Shai Gilgeous-Alexander hasn't missed a field goal attempt in the fourth quarter or overtime since March 17. That's seven consecutive games. Not seven good games. Seven perfect games when it matters most.
When the game's on the line, when defenses tighten up, when the pressure's at its peak - SGA is automatic. And I'm not talking about taking easy layups. Over his last 20 fourth quarters, he's averaging 8 points per quarter on 68.4% shooting and 53% from three-point range.
Read those numbers again. Fifty-three percent from three in crunch time. That's not clutch. That's historic.
One NBA fan on Reddit captured it perfectly: "We're watching something special and nobody's really talking about it. This is the kind of stuff that ends up in highlight reels 20 years from now."
Here's what makes SGA different from other great closers: he's not hunting his shot or forcing the issue. He's playing within the offense, taking what the defense gives him, and just not missing. The Oklahoma City Thunder know exactly what they have - a legitimate MVP candidate who becomes superhuman in the fourth quarter.
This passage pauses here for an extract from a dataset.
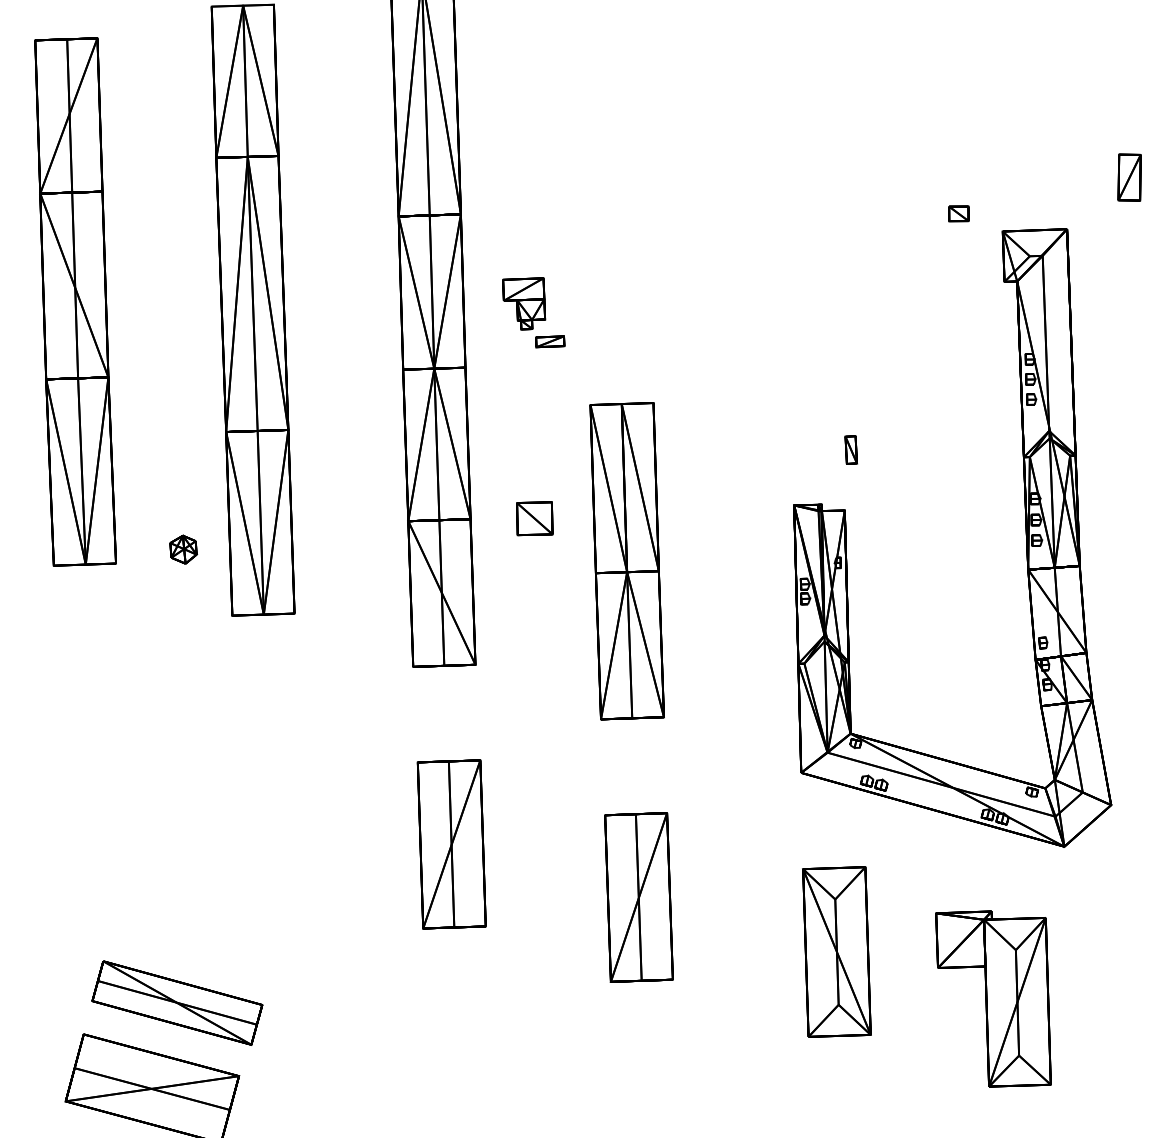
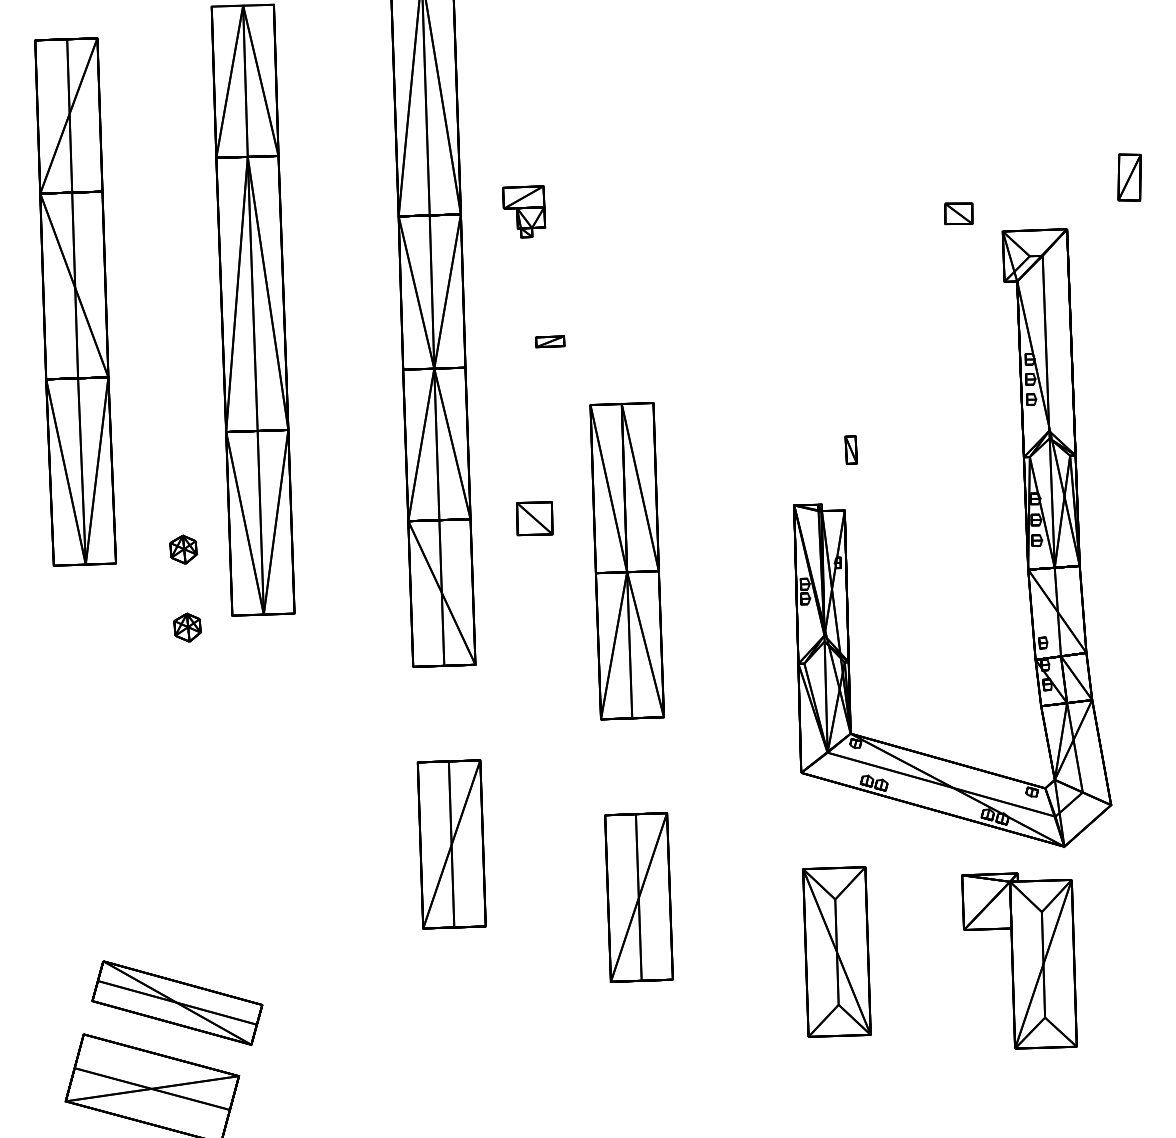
part at (958, 213) size: 22x18 px -> 30x24 px
part at (524, 303) position: (524, 303) -> (524, 211)
part at (187, 627): none -> present
part at (993, 998) position: (993, 998) -> (1019, 960)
We talk about clutch players all the time. Michael Jordan. Kobe Bryant. LeBron James. Those names got there because they delivered when the lights were brightest. SGA is building that same résumé right now, one perfect fourth quarter at a time.
What's remarkable is the consistency. Every great scorer has hot streaks. But this isn't about making tough shots - it's about making every shot. For seven straight games, opposing coaches have thrown everything at him: double teams, switching defenses, box-and-one looks. Nothing works.